- From: Etan Wexler <ewexler@stickdog.com>
- Date: Thu, 07 Jul 2005 00:36:16 -0400
- To: W3C CSS-validator list <www-validator-css@w3.org>
- CC: Paul Coombe <pcwm@sympatico.ca>
Paul Coombe wrote to the W3C CSS-validator list <mailto:www-validator-css@w3.org> on 6 December 2004 in “css validator mystery symbol” (<mid:41B4E781.2060605@sympatico.ca>, <http://www.w3.org/mid/41B4E781.2060605@sympatico.ca>): > When using the W3C CSS validator I got an error that showed a y with 2 > dots above and a combination pb. This is the closest I could come to a > reproduction. Then came a graphic depicting glyphs for the character sequence “ÿþ” (<Latin small letter y with diaeresis, Latin small letter thorn>, <U+00FF U+00FE>). > What does it mean? It was almost certainly supposed to be an encoding signature, flagging the encoding of the text as little-endian UTF-16. The encoding of the style sheet represented each character with an eight-bit byte, giving us <FF FE>. The character zero width no-break space (U+FEFF) has the semantics of a byte-order mark (known as “BOM”), or encoding signature.

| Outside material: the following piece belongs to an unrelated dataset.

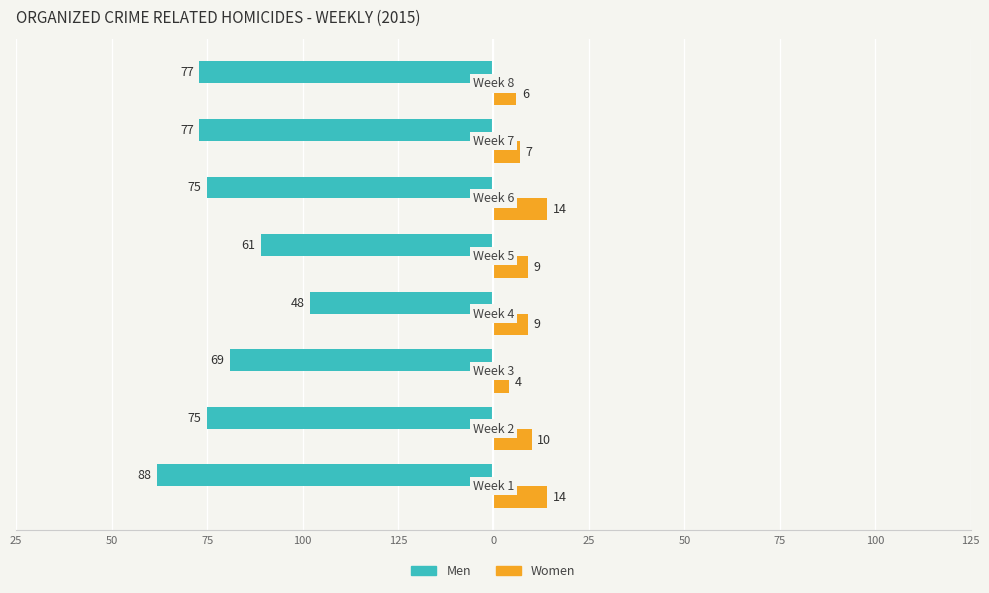

Count the Women values in the range 7 to 14.

6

When serialized as little-endian UTF-16, the BOM yields the bytes <FF FE>. The solution that first comes to mind is to use better authoring software. A good text editor will let the author choose the encoding in which to save and, in the case of the UTF encodings, whether to ensure the presence of a BOM at the start of text. -- Etan Wexler.